*** Opening of Information ***

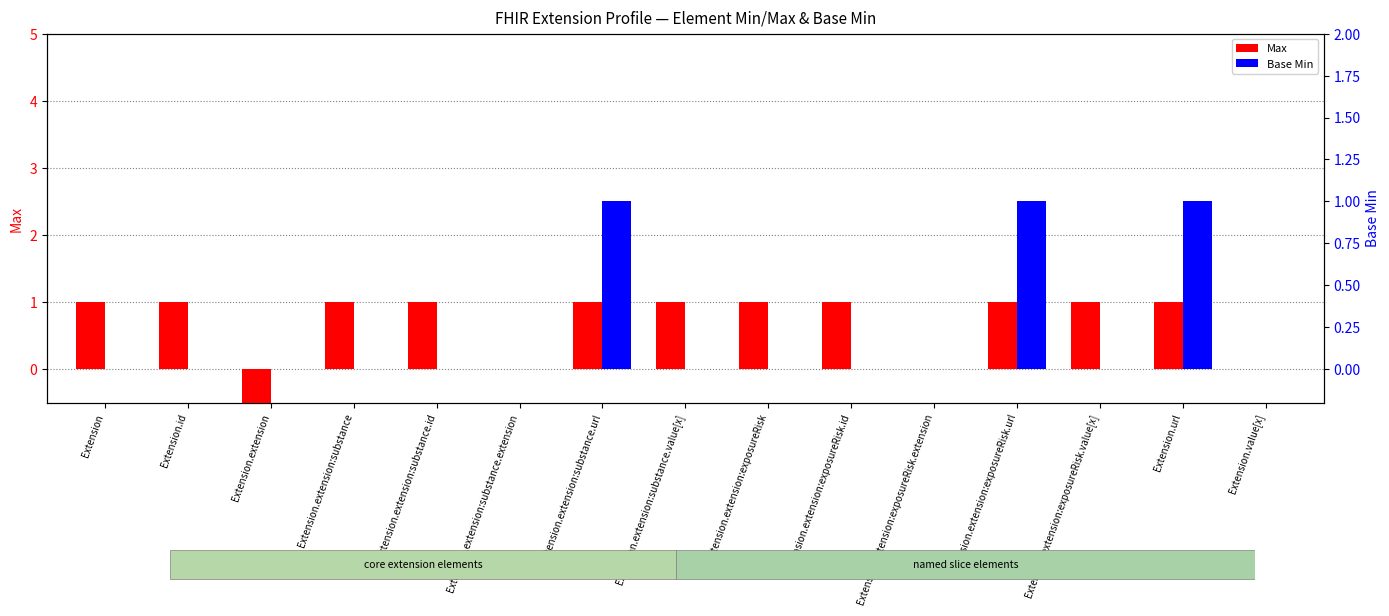

The Base Min series shows 0 at Extension.extension:exposureRisk.id. True or false?

False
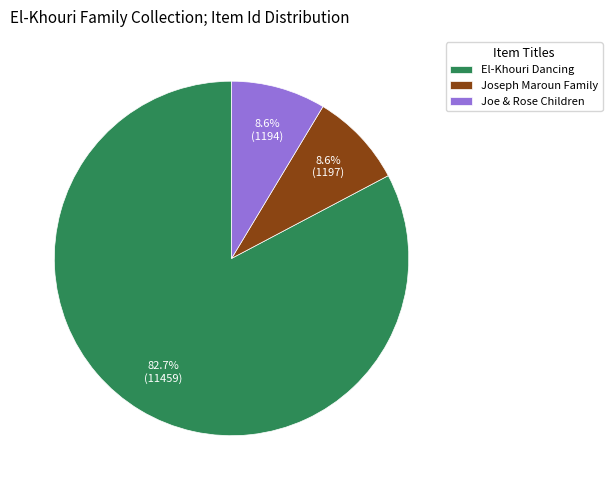

What is the largest slice in the pie chart?

El-Khouri Dancing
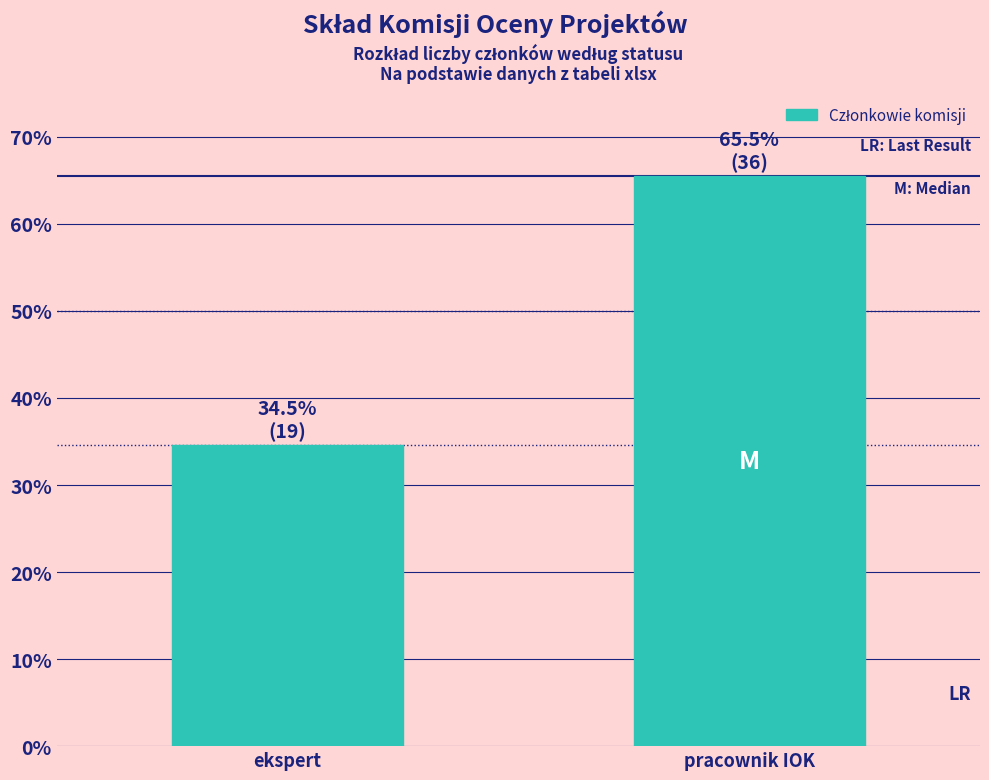

Reading right to left, what are all the values shown in this chart?

pracownik IOK=65.5	ekspert=34.5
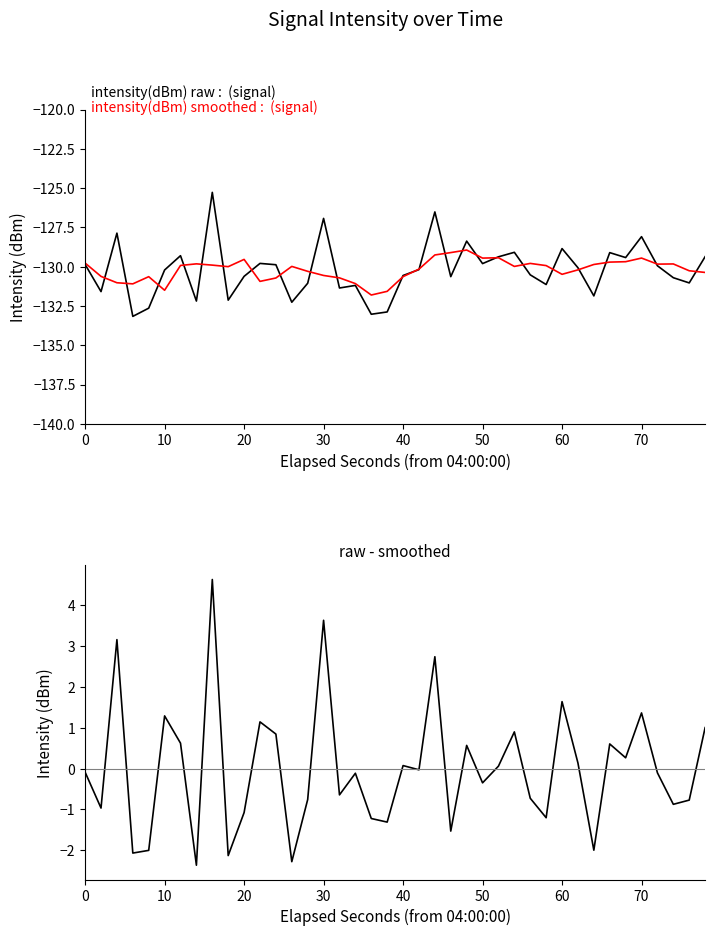

Is it true that raw - smoothed equals -1.1 at 16?

False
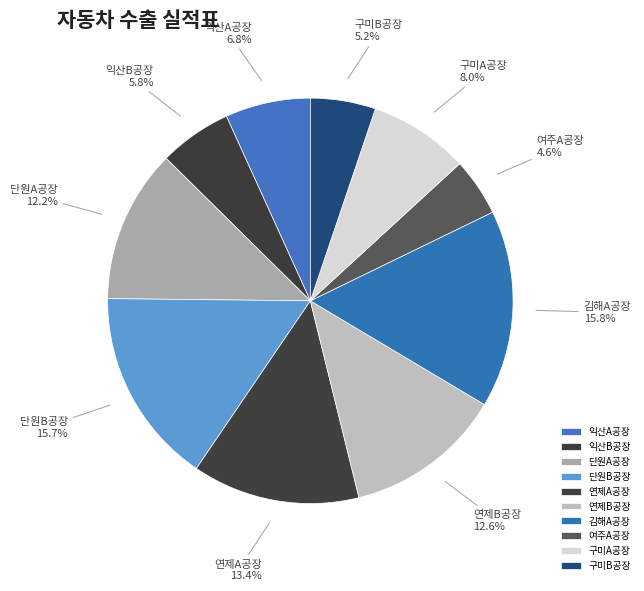

To the nearest percent, what portion does 여주A공장 represent?

5%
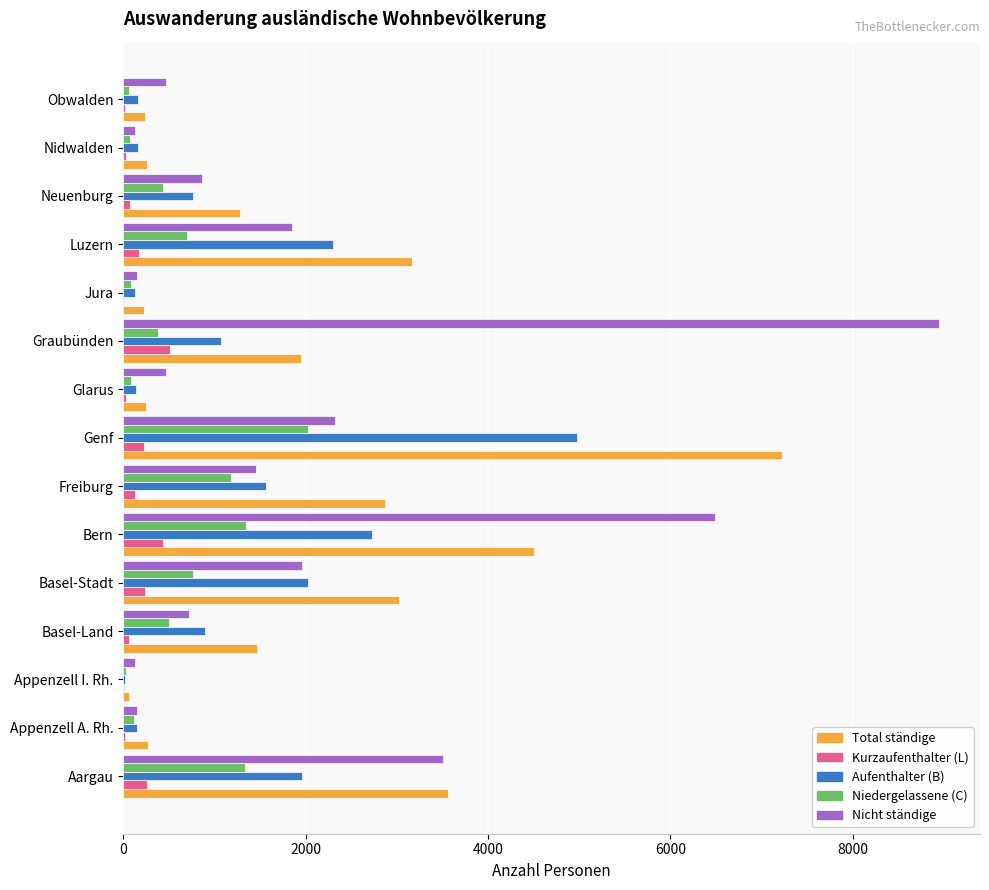

Which label corresponds to the largest value in the chart?

Graubünden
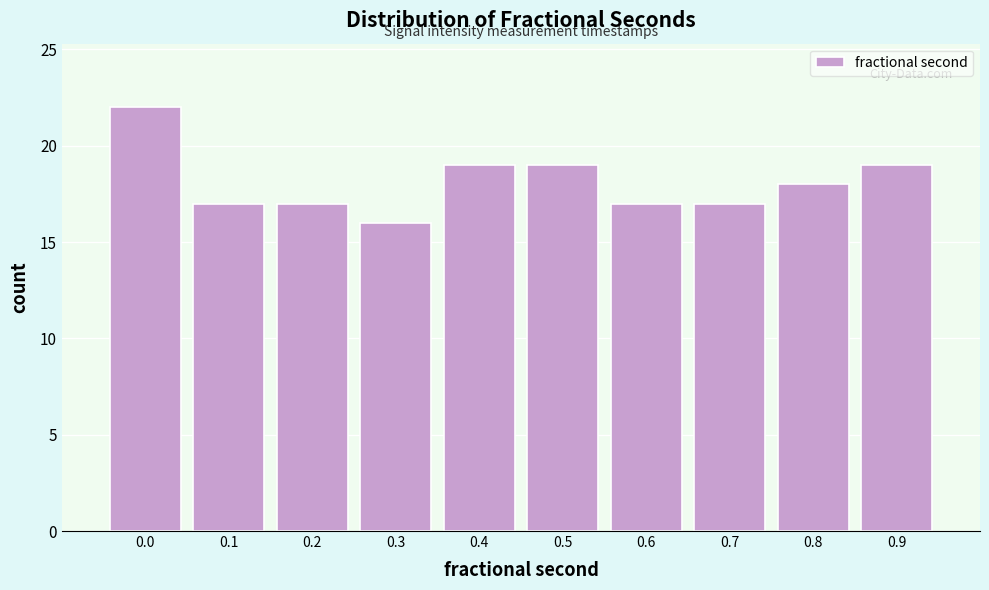

Reading left to right, extract all data points from this chart.

0.0=22	0.1=17	0.2=17	0.3=16	0.4=19	0.5=19	0.6=17	0.7=17	0.8=18	0.9=19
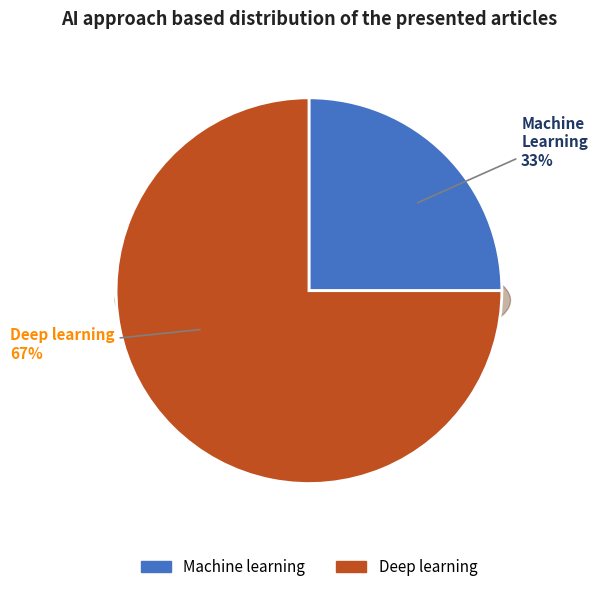

Is it true that 3 is 70% of the pie?

False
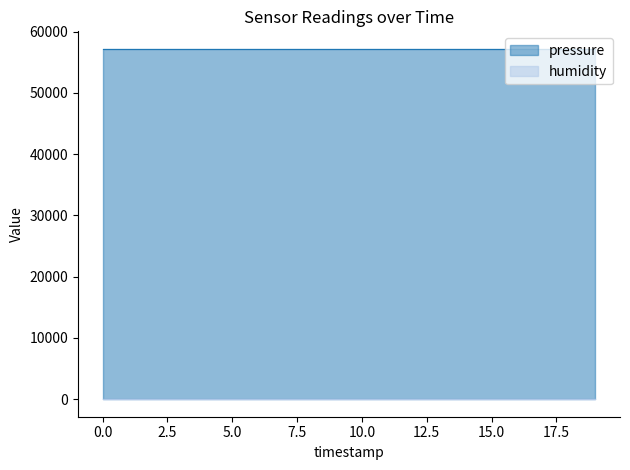

What is the value of the pressure point at the 1st from the left?

57177.6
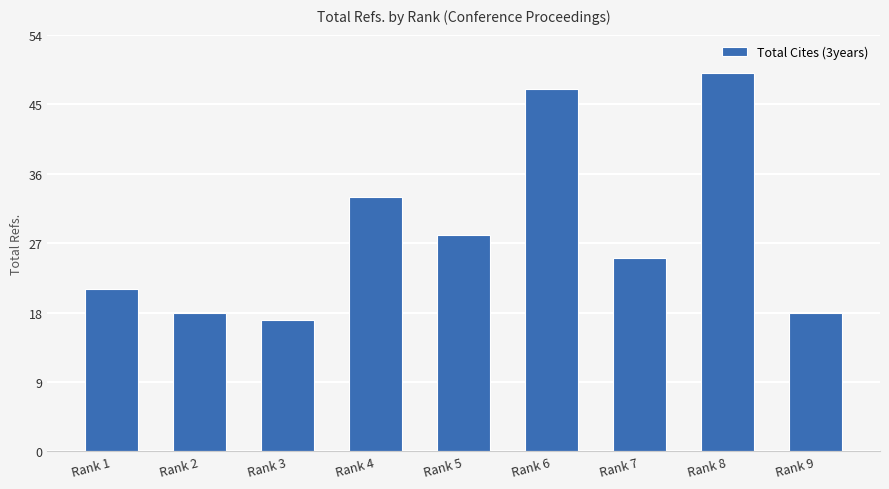

At which label does the data first exceed 25?

Rank 4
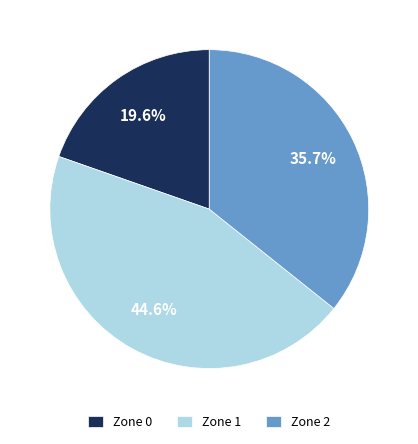

Combined, do Zone 1 and Zone 0 account for over 50%?

Yes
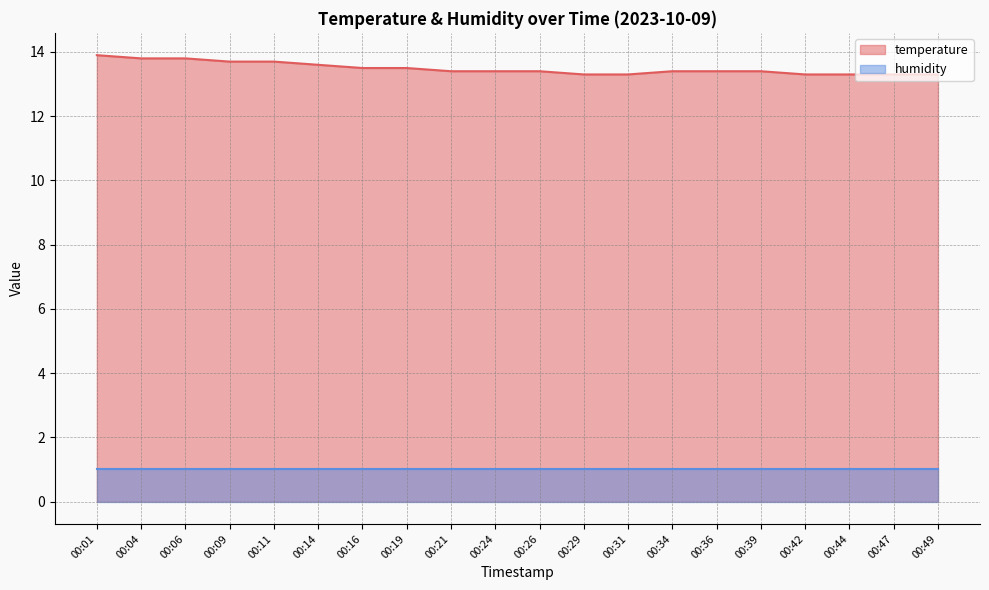

What is the ratio of the value at 00:11 to the value at 00:19?

1.0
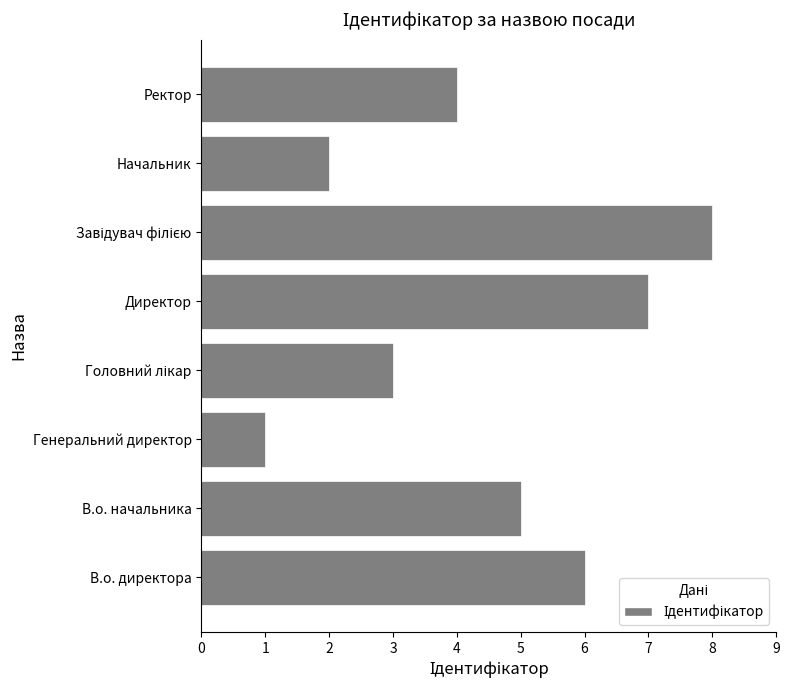

Reading bottom to top, what are all the values shown in this chart?

6	5	1	3	7	8	2	4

*** Close of Information ***

Instructions to follow: Print everything from the first line down to the line containing "Which label corresponds", both ends included, reproducing each line word for word and leaving the pictures out.

Answer to this task:
The Base Min series shows 0 at Extension.extension:exposureRisk.id. True or false?

False

What is the largest slice in the pie chart?

El-Khouri Dancing

Reading right to left, what are all the values shown in this chart?

pracownik IOK=65.5	ekspert=34.5

Is it true that raw - smoothed equals -1.1 at 16?

False

To the nearest percent, what portion does 여주A공장 represent?

5%

Which label corresponds to the largest value in the chart?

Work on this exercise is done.